December 08, 2006

Everything counts in large amounts

I'm pleased to hear that, six or eight years later than people should have actually started caring urgently about it, people are starting to care urgently about verifiable voting:

By the 2008 presidential election, voters around the country are likely to see sweeping changes in how they cast their ballots and how those ballots are counted, including an end to the use of most electronic voting machines without a paper trail, federal voting officials and legislators say.

New federal guidelines, along with legislation given a strong chance to pass in Congress next year, will probably combine to make the paperless voting machines obsolete, the officials say. States and counties that bought the machines will have to modify them to hook up printers, at federal expense, while others are planning to scrap the machines and buy new ones.

It's always seemed pretty obvious to me that voting machines with software you're not allowed to see and no independent means of confirming a vote count other than the software you're not allowed to see are not a great means of providing confidence in election results, and so I couldn't be happier about this news, assuming it actually comes to pass. But some people apparently disagree with me about paper trails:

In Harris County, Tex., which includes Houston, electronic machines can print a paper tally, but do not give voters a paper record, meaning they would not comply with Mr. Holt’s bill. Beverly Kaufman, the county clerk, said she and other election officials elsewhere disliked the paper requirement.

“Every time you introduce something perishable like paper, you inject some uncertainty into the system,” Ms. Kaufman said.

That's right! People could set the voting records on fire! Where would you be then, with your precious "verified voting"? Huh???

Seriously, though, this makes my head spin. How does letting voters confirm that their votes were actually recorded correctly, and then saving a hard copy of those results increase uncertainty? Oh -- right, because then when the tampered-with voting machines show a different set of results, people will be uncertain whether or not they can trust the election outcome, but if we just get rid of the damn paper trail, people will never know better, and everything will be fine. I get it now.

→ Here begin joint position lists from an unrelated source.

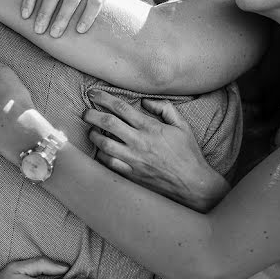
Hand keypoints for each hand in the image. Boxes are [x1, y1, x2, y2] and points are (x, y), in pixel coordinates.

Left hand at [84, 91, 228, 211]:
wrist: (193, 184)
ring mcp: (134, 160)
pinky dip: (100, 156)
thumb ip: (165, 108)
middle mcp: (139, 142)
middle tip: (86, 112)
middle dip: (92, 115)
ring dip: (93, 135)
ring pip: (104, 144)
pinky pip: (109, 164)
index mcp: (150, 127)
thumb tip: (145, 102)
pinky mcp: (131, 175)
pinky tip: (100, 151)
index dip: (104, 98)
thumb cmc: (188, 153)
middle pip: (108, 124)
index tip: (93, 94)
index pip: (121, 108)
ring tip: (91, 131)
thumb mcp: (182, 125)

Posted by Francis at 04:57 PM
Comments

Actually, the argument of the uncertainty paper introduces into the process is not so much about the perishability of the paper, as it is about the increased level of complexity that paper processes insert into the technology. In short, adding a printer (or, in the case of Houston, dramatically increasing the number of printouts made) onto the voting machine adds a lot of mechanical (as opposed to strictly electronic) moving parts, which are far more likely to malfunction, jam, or generally gum up the works. And a voting machine having to be taken off-line in the middle of voting day can, I think, justify concerns about an increase in uncertainty over an entirely paperless alternative.

This is not necessarily a compelling argument against a paper trail, but neither is it as ridiculous an argument as you make it out to be.

Posted by: Scott at December 8, 2006 08:19 PM

She's right, paper is totally perishable. I want them to give me a granite slate with my vote carved into it. Preferably by a cute wise-cracking little pterodactyl.

Posted by: Doug Orleans at December 8, 2006 11:02 PM

Thanks, Scott, I appreciate the clarification. It's true that as the number of mechanical bits of something increases, the likelihood of something going awry does as well. Maybe one solution would be to make the printers a replaceable component of a voting machine, so that if a printer failed, it could be replaced without having to replace the whole machine.

Anyway, the thing that made her argument seem spurious was her use of the word "perishable", which gave her response an air of "I'm just trying to come up with any reason to oppose changing the system we have, because I am a lazy bureaucrat."

Posted by: Francis at December 10, 2006 11:04 AM

And I'll grant that I have little doubt that her use of the word "perishable" was in response to a total lack of understanding of what it was that she was saying, from a technical standpoint. I would like to believe that she was briefed on the issue by a staff person who actually understands the technology, but with a county clerk's office, even of a sizable county, that isn't especially likely.